The most notable scientific news story in 2015 was not obviously about science.
What was apparent was the coverage of diverging economic realities. Much of the world struggled with income inequality, persistent unemployment, stagnant growth, and budgetary austerity, amid corporate profit records and a growing concentration of wealth. In turn, this gulf led to a noisy emergence of far-right and far-left political movements, offering a return to a promised better time from decades (or centuries) ago. And these drove the appearance of a range of conflicts, connected by a common thread of occurring in failing and failed economies.
So what do all these dire news stories have to do with science? They share an implicit syllogism that’s so obvious it’s never mentioned: opportunity comes from creating jobs, because jobs create income, and inequality is due to the lack of income. That's what's no longer true. The unseen scientific story is to break the historical relationship between work and wealth by removing the boundary between the digital and physical worlds.
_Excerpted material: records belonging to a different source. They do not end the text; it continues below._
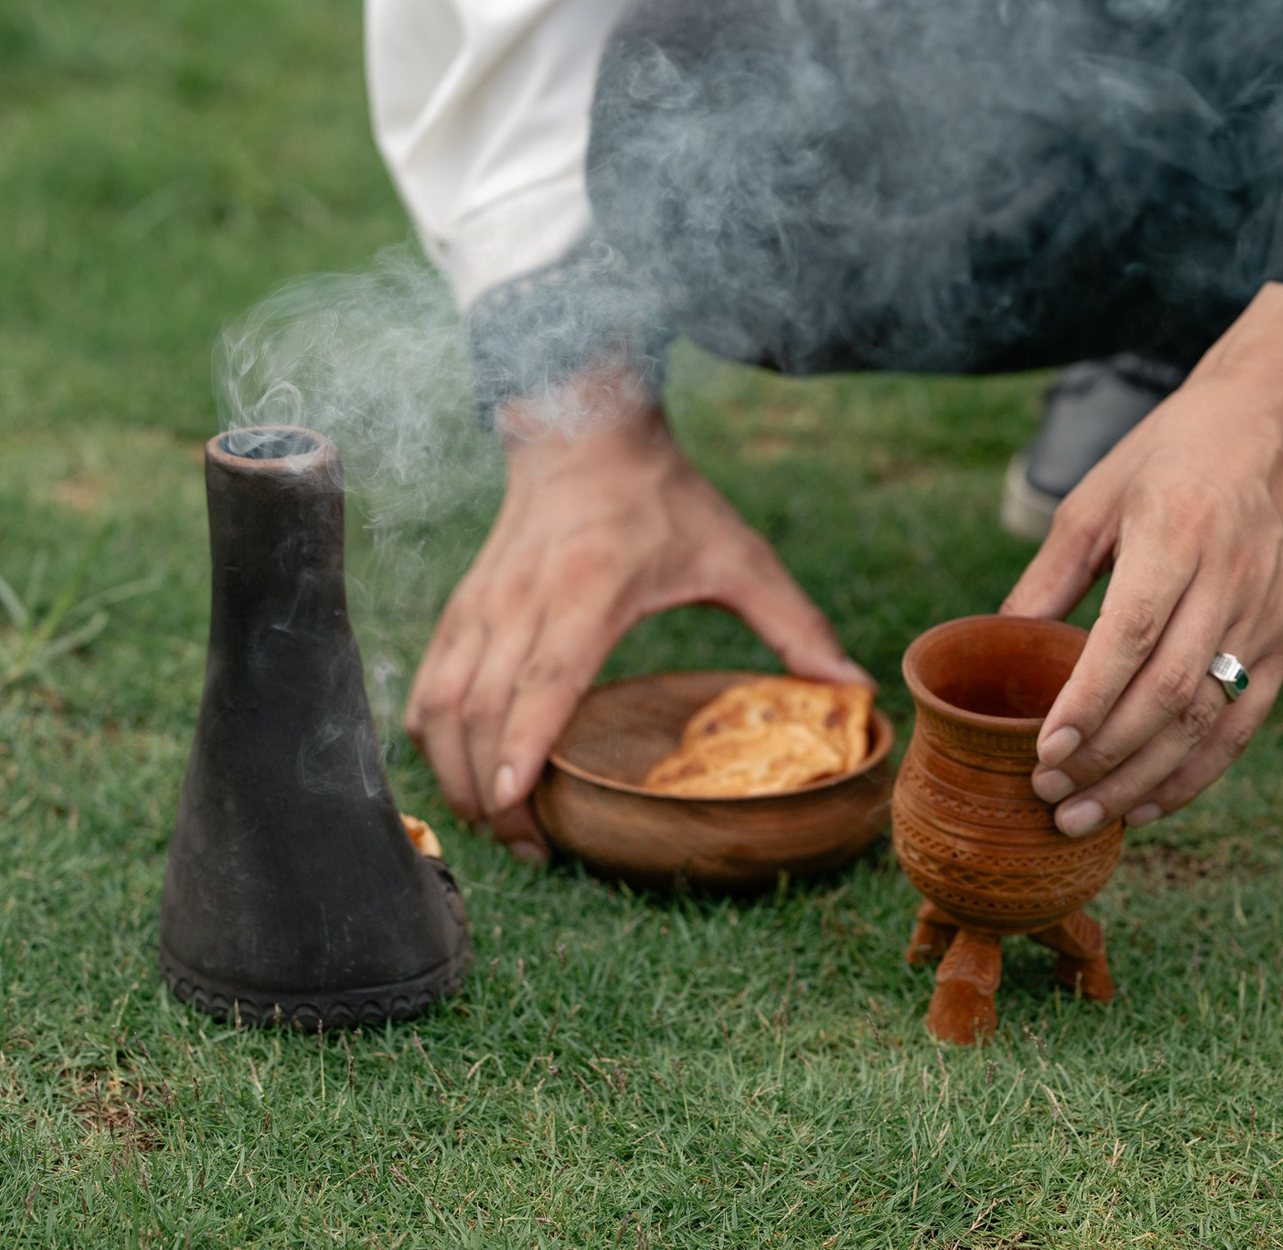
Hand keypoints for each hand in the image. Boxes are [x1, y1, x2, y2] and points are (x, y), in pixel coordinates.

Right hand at [404, 365, 869, 858]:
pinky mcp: (460, 609)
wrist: (585, 434)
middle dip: (488, 789)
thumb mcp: (741, 554)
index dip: (520, 744)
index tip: (512, 802)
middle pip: (479, 709)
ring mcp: (481, 604)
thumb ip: (796, 625)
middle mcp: (522, 600)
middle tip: (526, 848)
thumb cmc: (667, 500)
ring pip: (439, 703)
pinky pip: (427, 685)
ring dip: (453, 772)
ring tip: (493, 824)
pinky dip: (432, 739)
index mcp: (589, 589)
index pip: (543, 678)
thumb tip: (855, 691)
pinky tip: (460, 774)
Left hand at [1000, 284, 1282, 836]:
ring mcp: (1269, 614)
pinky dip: (1196, 773)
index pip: (1132, 634)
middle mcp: (1231, 577)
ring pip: (1208, 719)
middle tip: (1050, 796)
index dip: (1088, 700)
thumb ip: (1050, 573)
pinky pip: (1244, 723)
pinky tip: (1147, 803)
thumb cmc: (1173, 452)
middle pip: (1170, 691)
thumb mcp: (1098, 493)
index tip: (1044, 750)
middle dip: (1107, 757)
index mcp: (1177, 529)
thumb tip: (994, 640)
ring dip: (1144, 778)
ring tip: (1084, 815)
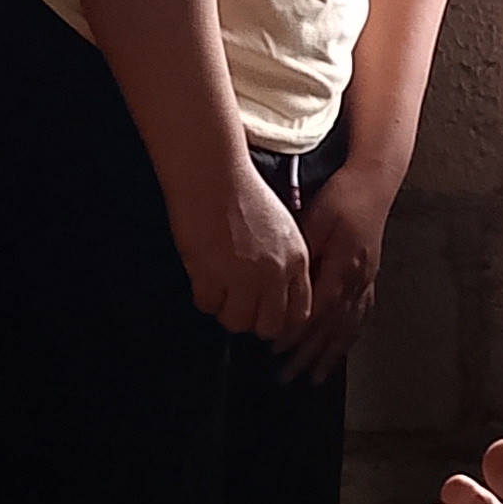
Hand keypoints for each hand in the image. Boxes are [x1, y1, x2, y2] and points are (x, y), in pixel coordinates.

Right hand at [171, 166, 313, 345]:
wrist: (214, 177)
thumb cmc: (243, 195)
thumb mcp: (282, 230)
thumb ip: (285, 264)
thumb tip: (274, 295)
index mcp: (296, 261)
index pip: (299, 313)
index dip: (280, 318)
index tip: (265, 313)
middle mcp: (274, 274)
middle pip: (268, 326)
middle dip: (252, 320)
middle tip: (238, 305)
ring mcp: (244, 278)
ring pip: (237, 322)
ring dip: (226, 310)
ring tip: (219, 289)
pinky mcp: (212, 276)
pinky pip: (208, 305)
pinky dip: (204, 296)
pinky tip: (203, 277)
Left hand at [283, 159, 393, 379]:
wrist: (373, 183)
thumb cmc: (342, 198)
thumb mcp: (314, 220)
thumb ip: (302, 255)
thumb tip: (284, 286)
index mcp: (343, 267)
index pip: (317, 311)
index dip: (297, 332)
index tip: (275, 348)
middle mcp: (357, 280)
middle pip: (331, 327)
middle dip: (308, 355)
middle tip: (286, 377)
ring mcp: (365, 281)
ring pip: (347, 327)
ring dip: (329, 355)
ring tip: (313, 378)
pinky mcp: (368, 277)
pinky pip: (360, 316)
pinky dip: (348, 338)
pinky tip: (340, 350)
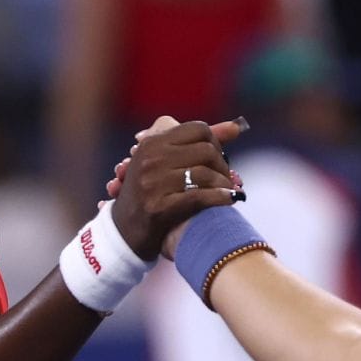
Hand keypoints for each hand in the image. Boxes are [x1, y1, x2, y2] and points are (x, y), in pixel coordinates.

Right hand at [105, 117, 246, 259]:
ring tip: (229, 190)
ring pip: (204, 173)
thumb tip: (237, 127)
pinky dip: (220, 198)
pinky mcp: (159, 208)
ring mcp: (152, 184)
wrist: (123, 234)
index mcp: (151, 144)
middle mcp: (150, 160)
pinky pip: (199, 197)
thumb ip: (195, 142)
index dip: (215, 142)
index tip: (217, 158)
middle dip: (222, 165)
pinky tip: (229, 200)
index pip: (198, 129)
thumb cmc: (149, 194)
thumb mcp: (162, 162)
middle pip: (205, 150)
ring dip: (224, 183)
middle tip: (227, 177)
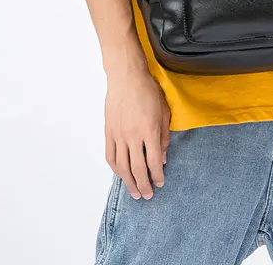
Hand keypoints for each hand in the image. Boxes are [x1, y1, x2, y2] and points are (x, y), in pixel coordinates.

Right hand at [104, 68, 170, 199]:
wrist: (127, 77)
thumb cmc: (148, 91)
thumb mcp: (164, 111)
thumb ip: (164, 136)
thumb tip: (162, 158)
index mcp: (149, 130)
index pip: (154, 161)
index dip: (157, 176)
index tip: (160, 183)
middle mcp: (133, 135)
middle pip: (137, 168)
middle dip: (143, 185)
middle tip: (148, 195)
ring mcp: (118, 135)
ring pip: (122, 166)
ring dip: (129, 182)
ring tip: (134, 193)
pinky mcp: (108, 132)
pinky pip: (110, 156)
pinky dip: (115, 169)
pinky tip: (121, 175)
Some discoveries arrive as an event, like the flash of a light bulb; some are best understood in retrospect as the accumulation of a body of work, where the advance is to take it seriously. This is one of those. Digitizing communication and computation required a few decades each, leading to a revolution in how knowledge is created and shared. The coverage now of 3D printing and the maker movement is only the visible tip of a much bigger iceberg, digitizing not just design descriptions for computer-controlled manufacturing machines (which is decades old), but digitizing the designs themselves by specifying the assembly of digital materials.
Life is based on a genetic code that determines the placement of 20 standard amino acids; that was discovered (by molecular biology) a few billion years ago. We’re now learning how to apply this insight beyond molecular biology; emerging research is replacing processes that continuously deposit or remove materials with ones that code the reversible construction of discrete building blocks. This is being done across disciplines and length scales, from atomically-precise manufacturing, to whole-genome synthesis of living cells, to the three-dimensional integration of functional electronics, to the robotic assembly of modular aircraft and spacecraft. Taken together, these add up to programming reality—turning data into things and things into data.
Returning to the news stories from 2015, going to work commonly means leaving home to travel to somewhere you don’t want to be, to do something you don’t want to do, producing something for someone you’ll never see, to get money to pay for something that you want. What if you could instead just make what you want? In the same way that digitizing computing turned information into a commodity, digitizing fabrication reduces the cost of producing something to the incremental cost of its raw materials.
In the largest-ever gathering of heads of state, the Sustainable Development Goals were launched at the UN in 2015. These target worthy aims including ending poverty and hunger, ensuring access to healthcare and energy, building infrastructure, and reducing inequality. Left unsaid is how to accomplish these, with an assumption that it will require spending vast amounts of money to meet them. But development does not need to recapitulate the industrial revolution; just as developing countries have been able to skip over landlines and go right to mobile phones, mass manufacturing with global supply chains can be replaced with sustainable local on-demand fabrication of all of the ingredients of a technological civilization. This is a profound challenge, but it’s one with a clear research roadmap, and is the scientific story behind the news.